▶ **Instructions to follow**
Your reply should be a faithful copy of the records below, free of pictures.

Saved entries
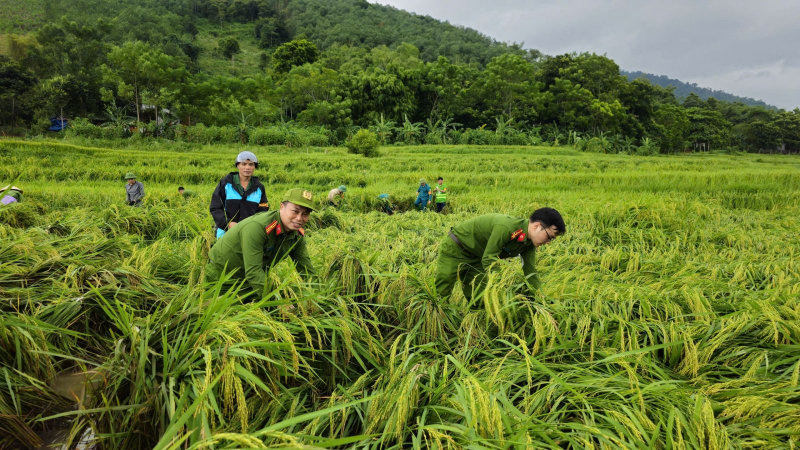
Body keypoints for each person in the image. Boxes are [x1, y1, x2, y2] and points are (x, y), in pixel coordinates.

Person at [205, 188, 316, 300]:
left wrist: (321, 297)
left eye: (305, 214)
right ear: (282, 207)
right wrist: (279, 303)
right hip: (222, 278)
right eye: (295, 211)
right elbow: (254, 272)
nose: (299, 218)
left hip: (251, 281)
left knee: (292, 300)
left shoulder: (296, 236)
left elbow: (307, 270)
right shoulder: (258, 227)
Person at [435, 207, 565, 302]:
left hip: (477, 257)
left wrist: (540, 298)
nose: (548, 242)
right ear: (537, 226)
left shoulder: (528, 244)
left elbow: (530, 271)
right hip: (456, 247)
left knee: (479, 297)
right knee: (443, 290)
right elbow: (489, 258)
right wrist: (502, 283)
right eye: (549, 237)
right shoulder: (507, 227)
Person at [210, 151, 269, 239]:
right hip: (225, 232)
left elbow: (263, 207)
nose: (247, 168)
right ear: (238, 165)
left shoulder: (259, 188)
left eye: (251, 164)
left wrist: (253, 225)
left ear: (254, 167)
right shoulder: (225, 184)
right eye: (244, 164)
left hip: (249, 232)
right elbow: (215, 207)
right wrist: (228, 224)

▶ **Solved problem**
Body keypoints for each person in the image. Boxes are [x1, y1, x2, y2] and points are (x, y), in pixel coordinates.

Person at [205, 188, 316, 300]:
left wrist: (321, 297)
left eye: (305, 214)
right ear: (282, 207)
right wrist: (279, 303)
right hip: (222, 278)
right eye: (295, 211)
right elbow: (254, 272)
nose: (299, 218)
left hip: (251, 281)
left knee: (292, 300)
left shoulder: (296, 236)
left elbow: (307, 270)
right shoulder: (258, 227)
Person at [435, 207, 565, 302]:
left hip: (477, 257)
left wrist: (540, 298)
nose: (548, 242)
right ear: (537, 226)
left shoulder: (528, 244)
left elbow: (530, 271)
right hip: (456, 247)
left knee: (479, 297)
right knee: (443, 290)
right elbow: (489, 258)
right wrist: (502, 283)
right eye: (549, 237)
right shoulder: (507, 227)
Person at [210, 151, 269, 239]:
right hip: (225, 232)
left elbow: (263, 207)
nose: (247, 168)
right ear: (238, 165)
left shoulder: (259, 188)
left eye: (251, 164)
left wrist: (253, 225)
left ear: (254, 167)
right shoulder: (225, 184)
right eye: (244, 164)
left hip: (249, 232)
right elbow: (215, 207)
right wrist: (228, 224)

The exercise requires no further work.